Joachim Elger merkt jedoch an, dass man auch hier demografische Faktoren nicht ganz außer Acht lassen dürfe: Durch die Alterung der deutschen Bevölkerung gebe es schlichtweg mehr ältere und weniger jüngere Frauen als noch vor einem Jahrzehnt.

Der Diplom-Psychologe betont zudem, dass ungeplante Schwangerschaften in der Regel nicht entstehen, „weil Frauen nicht verhüten, sondern weil Verhütung nun einmal Grenzen hat und Unfälle passieren“. 

Verhütung ist kostspielig

Man müsse auch bedenken, dass zuverlässige Verhütungsmittel oft ein happiges Preisschild haben, argumentiert Andrea Reicherzer. So spreche sie vermehrt mit Frauen, die sich hormonelle Verhütung nicht oder nur schwer leisten könnten.

Eine Forderung von „pro familia“ ist daher, dass auch für Frauen über 21 Jahren die Verhütung von der Krankenkasse übernommen wird, „sodass jeder eine gute Verhütungsart wählen kann“.

Generell, so Reicherzer, seien die Gründe für einen Schwangerschaftsabbruch so vielfältig wie die Frauen, die diesen in Anspruch nehmen. Das Vorurteil, dass viele Frauen aus Leichtfertigkeit schwanger werden und „einfach mal so“ abtreiben würden, sehe sie überhaupt nicht. Die Therapeutin betont, dass eine ungeplante Schwangerschaft jeder Frau passieren könne. „Wir erleben es nicht, dass eine Frau sich die Entscheidung für einen Abbruch leichtmacht.“

 

Relevante Zahlen

Im Jahr 2023 wurden in Baden-Württemberg laut Statistischem Bundesamt 7,6 Prozent mehr gemeldete Abbrüche erfasst als im Vorjahr.

Dieser Trend hat sich im ersten Halbjahr 2024 fortgesetzt: Mit rund 6200 Fällen wurde ein Anstieg von 9,5 Prozent im Vergleich zum ersten Halbjahr 2023 verzeichnet.

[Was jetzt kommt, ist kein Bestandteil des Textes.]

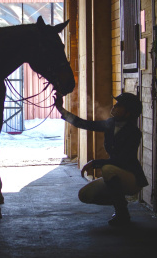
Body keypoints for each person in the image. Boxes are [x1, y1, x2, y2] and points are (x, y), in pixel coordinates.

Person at [53, 91, 148, 227]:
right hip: (115, 176)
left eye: (119, 105)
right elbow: (84, 124)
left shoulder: (133, 132)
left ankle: (122, 213)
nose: (114, 107)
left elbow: (122, 160)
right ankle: (120, 201)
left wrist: (96, 163)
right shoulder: (111, 124)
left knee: (107, 168)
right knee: (85, 195)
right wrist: (61, 109)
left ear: (128, 113)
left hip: (131, 178)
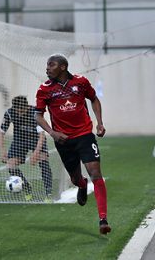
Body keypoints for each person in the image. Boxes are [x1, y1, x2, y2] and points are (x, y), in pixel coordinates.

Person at [35, 54, 111, 234]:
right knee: (76, 178)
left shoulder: (81, 82)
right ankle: (82, 185)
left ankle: (103, 220)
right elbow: (38, 115)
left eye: (51, 65)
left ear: (62, 67)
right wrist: (52, 133)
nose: (47, 68)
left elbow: (94, 99)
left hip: (85, 135)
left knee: (96, 173)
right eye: (47, 64)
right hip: (63, 140)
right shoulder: (44, 89)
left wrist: (99, 123)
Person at [0, 95, 53, 202]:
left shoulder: (35, 113)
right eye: (17, 111)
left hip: (35, 139)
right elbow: (1, 133)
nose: (19, 114)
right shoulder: (10, 113)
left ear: (27, 107)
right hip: (19, 140)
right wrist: (3, 151)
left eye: (21, 111)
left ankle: (48, 192)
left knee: (43, 160)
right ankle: (27, 187)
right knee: (11, 165)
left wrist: (36, 153)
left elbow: (42, 135)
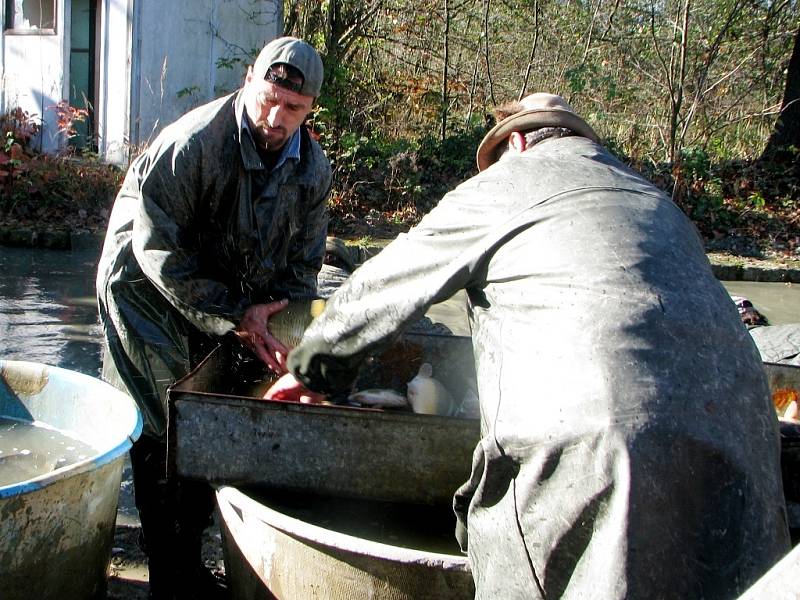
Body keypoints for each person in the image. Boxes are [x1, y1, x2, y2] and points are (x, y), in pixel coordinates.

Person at [267, 93, 791, 598]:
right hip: (747, 447)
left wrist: (313, 369)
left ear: (515, 144)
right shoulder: (653, 199)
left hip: (600, 451)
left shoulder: (513, 181)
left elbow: (383, 285)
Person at [96, 36, 331, 599]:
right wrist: (236, 314)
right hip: (145, 289)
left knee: (221, 408)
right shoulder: (194, 142)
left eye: (293, 109)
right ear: (249, 79)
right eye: (268, 97)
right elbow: (159, 253)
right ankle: (170, 575)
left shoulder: (313, 171)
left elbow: (301, 270)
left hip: (228, 287)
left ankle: (189, 558)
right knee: (167, 425)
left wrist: (281, 329)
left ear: (311, 110)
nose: (276, 117)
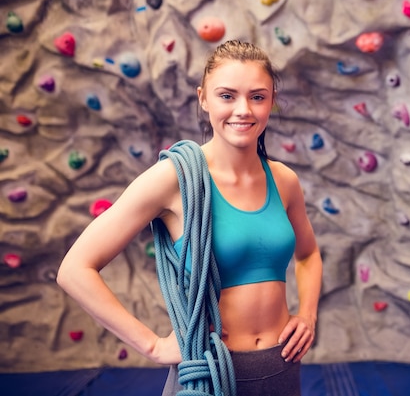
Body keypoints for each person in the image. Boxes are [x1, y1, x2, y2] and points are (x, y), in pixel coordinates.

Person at [57, 40, 323, 396]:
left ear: (271, 100)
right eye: (227, 96)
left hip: (281, 367)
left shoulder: (284, 180)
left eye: (257, 97)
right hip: (210, 373)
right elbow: (75, 269)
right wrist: (152, 346)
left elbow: (308, 255)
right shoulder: (173, 179)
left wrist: (307, 315)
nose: (243, 109)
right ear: (203, 98)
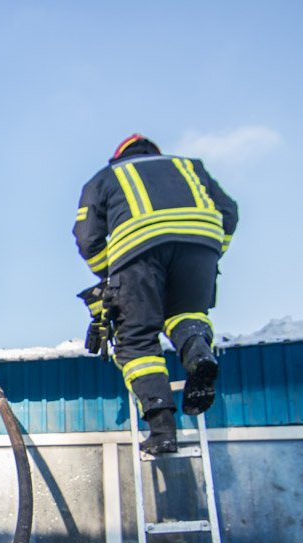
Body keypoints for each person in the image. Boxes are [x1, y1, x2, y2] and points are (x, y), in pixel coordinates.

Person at [74, 134, 239, 454]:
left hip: (138, 256)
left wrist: (110, 275)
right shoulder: (190, 167)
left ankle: (162, 430)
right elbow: (229, 212)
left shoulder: (106, 177)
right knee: (187, 315)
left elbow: (87, 237)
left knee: (136, 339)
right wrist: (212, 251)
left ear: (118, 157)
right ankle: (198, 355)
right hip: (200, 245)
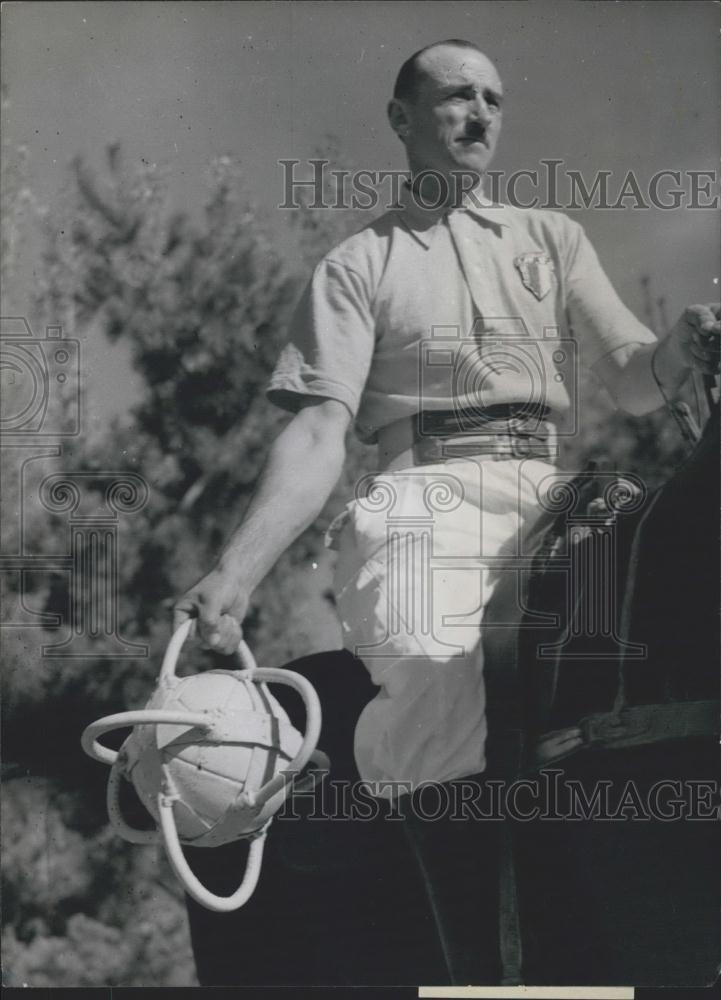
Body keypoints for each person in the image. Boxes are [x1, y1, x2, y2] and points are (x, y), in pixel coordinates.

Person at [173, 39, 720, 984]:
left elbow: (633, 378)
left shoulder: (552, 239)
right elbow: (315, 437)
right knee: (433, 670)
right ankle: (484, 966)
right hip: (424, 500)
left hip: (559, 500)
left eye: (493, 99)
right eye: (455, 96)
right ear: (400, 119)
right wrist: (236, 571)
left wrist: (678, 346)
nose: (479, 114)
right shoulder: (356, 265)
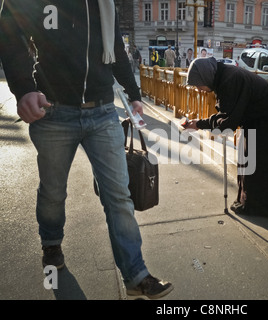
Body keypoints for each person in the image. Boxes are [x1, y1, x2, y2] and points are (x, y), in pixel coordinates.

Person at [0, 0, 173, 299]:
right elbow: (8, 30)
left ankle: (136, 274)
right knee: (54, 191)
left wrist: (134, 94)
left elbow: (116, 50)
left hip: (103, 111)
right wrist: (24, 87)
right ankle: (51, 245)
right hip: (53, 111)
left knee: (119, 194)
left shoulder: (104, 4)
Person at [186, 57, 268, 218]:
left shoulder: (230, 79)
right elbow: (228, 113)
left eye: (198, 84)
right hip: (256, 118)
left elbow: (228, 119)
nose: (198, 89)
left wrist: (199, 124)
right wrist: (202, 123)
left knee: (259, 164)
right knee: (246, 161)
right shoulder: (223, 77)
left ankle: (260, 208)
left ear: (206, 76)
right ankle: (247, 202)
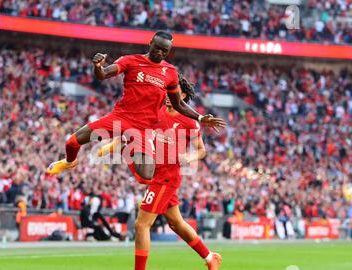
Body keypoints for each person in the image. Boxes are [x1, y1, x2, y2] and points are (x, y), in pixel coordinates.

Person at [46, 30, 226, 181]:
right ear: (150, 44)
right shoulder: (130, 61)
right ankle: (69, 162)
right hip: (120, 118)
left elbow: (178, 104)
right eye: (158, 48)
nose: (161, 53)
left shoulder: (170, 72)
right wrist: (98, 67)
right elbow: (103, 75)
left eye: (165, 51)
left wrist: (201, 118)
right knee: (71, 142)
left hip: (143, 128)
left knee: (147, 175)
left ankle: (124, 145)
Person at [101, 75, 222, 270]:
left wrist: (190, 157)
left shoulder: (189, 122)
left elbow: (202, 150)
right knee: (176, 223)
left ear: (182, 96)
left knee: (141, 224)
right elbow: (138, 129)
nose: (167, 96)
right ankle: (209, 257)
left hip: (167, 177)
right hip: (155, 173)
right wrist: (117, 141)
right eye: (166, 92)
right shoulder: (154, 111)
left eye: (173, 93)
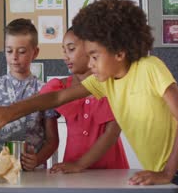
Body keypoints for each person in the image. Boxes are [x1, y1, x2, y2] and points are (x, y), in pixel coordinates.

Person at [0, 0, 178, 192]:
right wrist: (9, 112)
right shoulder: (106, 82)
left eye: (95, 56)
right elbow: (57, 97)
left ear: (119, 52)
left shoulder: (149, 67)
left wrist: (167, 173)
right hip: (156, 171)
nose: (90, 63)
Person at [40, 27, 129, 173]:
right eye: (64, 50)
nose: (65, 56)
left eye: (71, 49)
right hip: (71, 171)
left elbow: (112, 133)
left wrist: (80, 164)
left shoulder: (113, 85)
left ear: (91, 49)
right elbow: (48, 133)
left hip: (111, 173)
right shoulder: (59, 87)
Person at [0, 18, 59, 171]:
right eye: (9, 51)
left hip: (34, 172)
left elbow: (52, 140)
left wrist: (37, 159)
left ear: (35, 53)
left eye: (21, 51)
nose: (14, 57)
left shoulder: (44, 91)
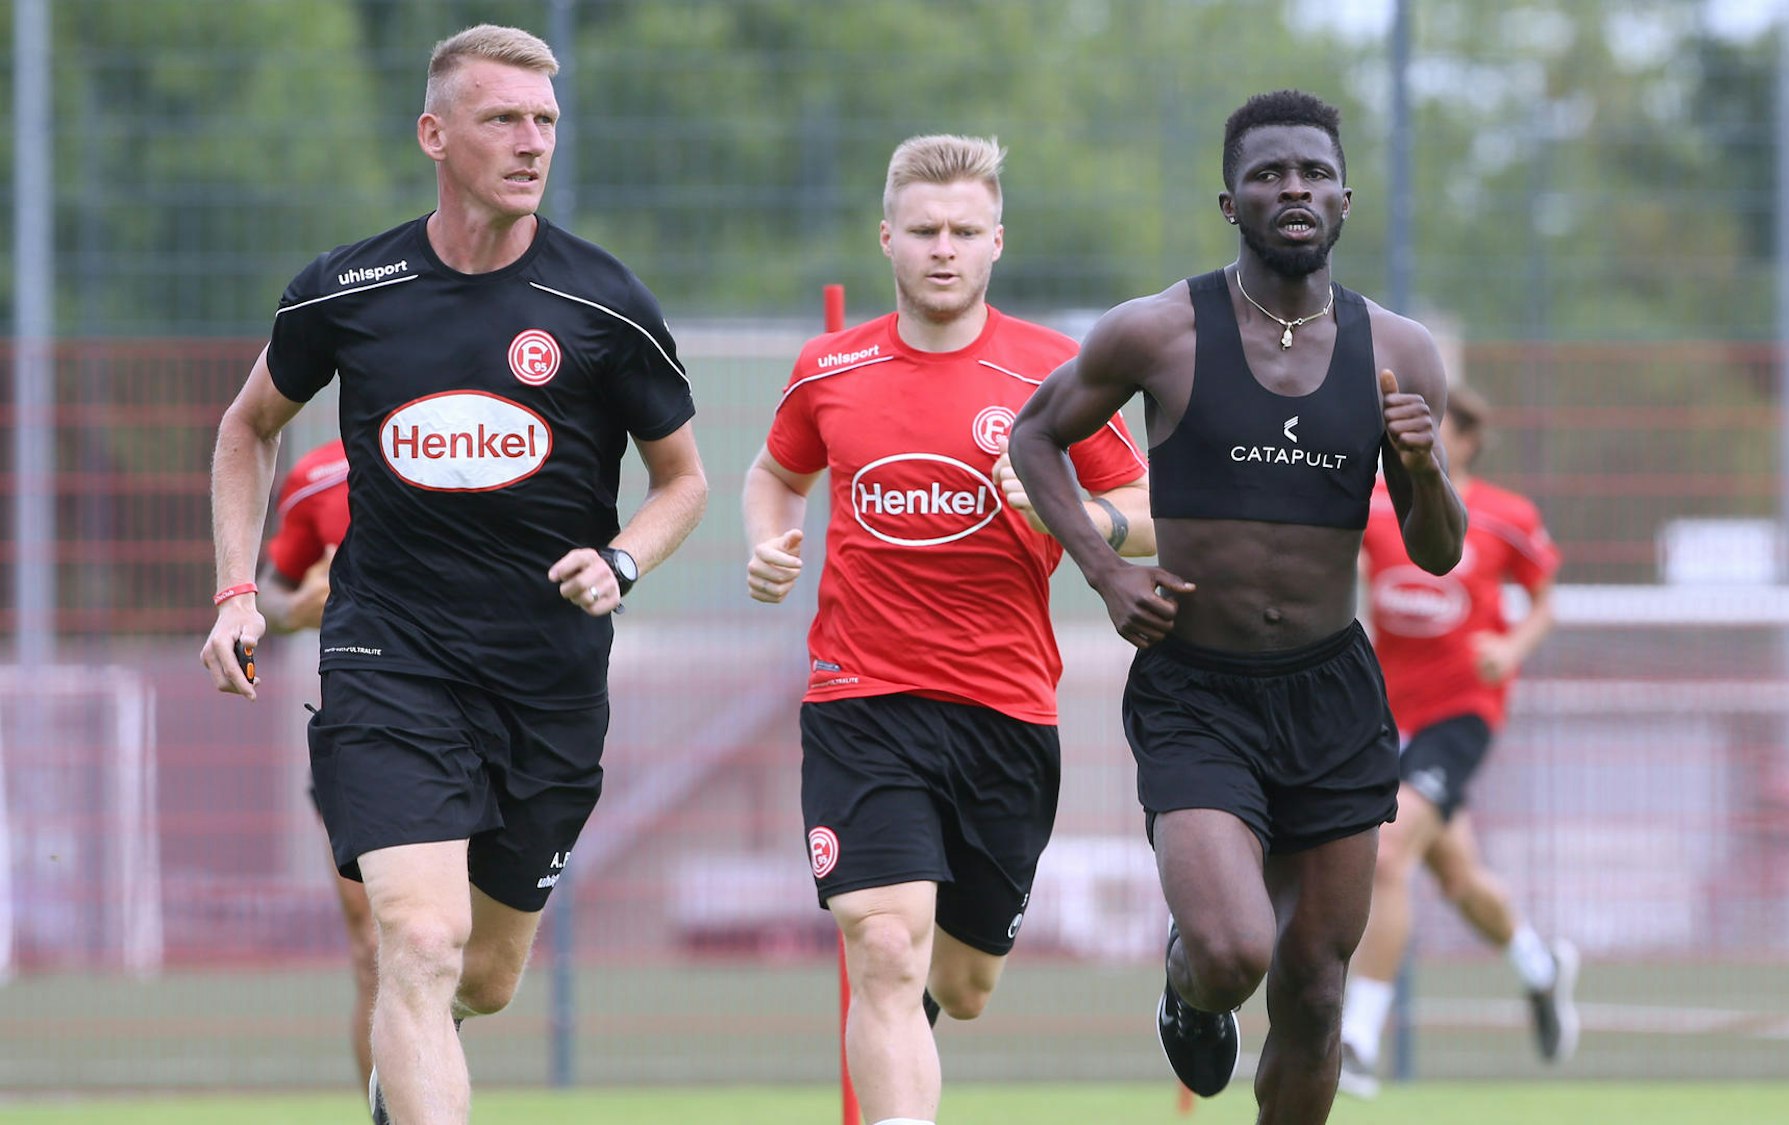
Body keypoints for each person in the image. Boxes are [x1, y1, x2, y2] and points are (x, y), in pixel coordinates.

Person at [198, 25, 708, 1125]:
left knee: (483, 975)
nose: (532, 143)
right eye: (502, 119)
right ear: (434, 134)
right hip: (390, 657)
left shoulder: (605, 304)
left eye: (546, 121)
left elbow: (684, 481)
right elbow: (247, 428)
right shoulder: (348, 288)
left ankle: (407, 1073)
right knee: (419, 940)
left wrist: (623, 558)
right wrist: (236, 593)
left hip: (547, 682)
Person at [1008, 90, 1466, 1122]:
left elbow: (1437, 554)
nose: (1292, 189)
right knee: (1232, 951)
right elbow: (1034, 436)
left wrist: (1423, 465)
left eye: (1313, 173)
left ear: (1344, 199)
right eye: (1268, 175)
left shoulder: (1399, 354)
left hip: (1330, 695)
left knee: (1315, 990)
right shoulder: (1159, 331)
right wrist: (1105, 571)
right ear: (1231, 202)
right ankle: (1186, 983)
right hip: (1198, 692)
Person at [743, 134, 1154, 1125]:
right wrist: (769, 539)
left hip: (1004, 709)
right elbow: (775, 473)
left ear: (996, 242)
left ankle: (916, 1032)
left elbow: (1151, 515)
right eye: (924, 230)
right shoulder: (828, 367)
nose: (943, 249)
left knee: (961, 986)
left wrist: (1069, 510)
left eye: (964, 232)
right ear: (886, 237)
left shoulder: (1055, 374)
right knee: (885, 945)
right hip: (861, 700)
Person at [1338, 384, 1578, 1097]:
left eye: (1444, 427)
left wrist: (1510, 648)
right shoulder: (1377, 507)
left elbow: (1547, 602)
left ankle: (1357, 1039)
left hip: (1462, 711)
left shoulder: (1506, 516)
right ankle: (1539, 967)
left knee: (1387, 854)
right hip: (1390, 717)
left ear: (1468, 441)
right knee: (1459, 878)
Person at [255, 438, 378, 1094]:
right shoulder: (320, 475)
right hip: (360, 734)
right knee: (376, 952)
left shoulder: (482, 442)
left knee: (474, 966)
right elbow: (271, 592)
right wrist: (297, 608)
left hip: (481, 726)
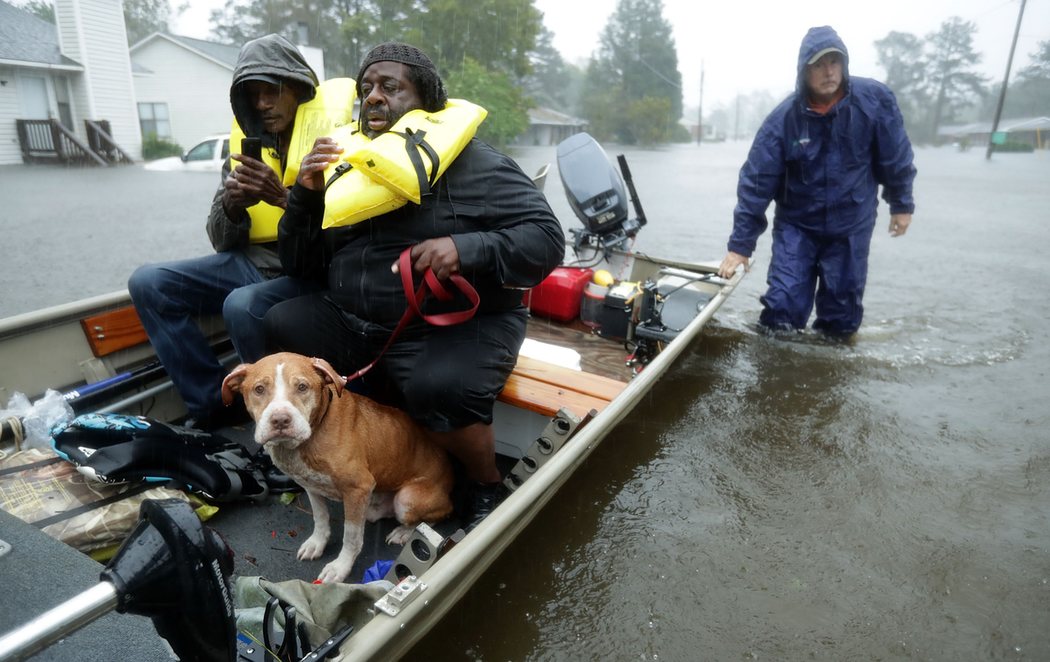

Auch auf Bundesebene nimmt die Zahl der Abtreibungen zu. Die Geburtenrate fällt indessen.

Eine Ausnahme war das Jahr 2021, in dem die Abtreibungsrate auf einem absolut niedrigen Niveau war. Von 94.596 gemeldeten Abbrüchen im Jahr 2021 stieg die Zahl im Folgejahr auf 103.927 an.

Gleichzeitig schoss 2021 die Geburtenrate in die Höhe. In Deutschland wurden so viele Kinder geboren, wie seit rund 25 Jahren nicht mehr. Dieses Phänomen nennt man auch Coronaboom.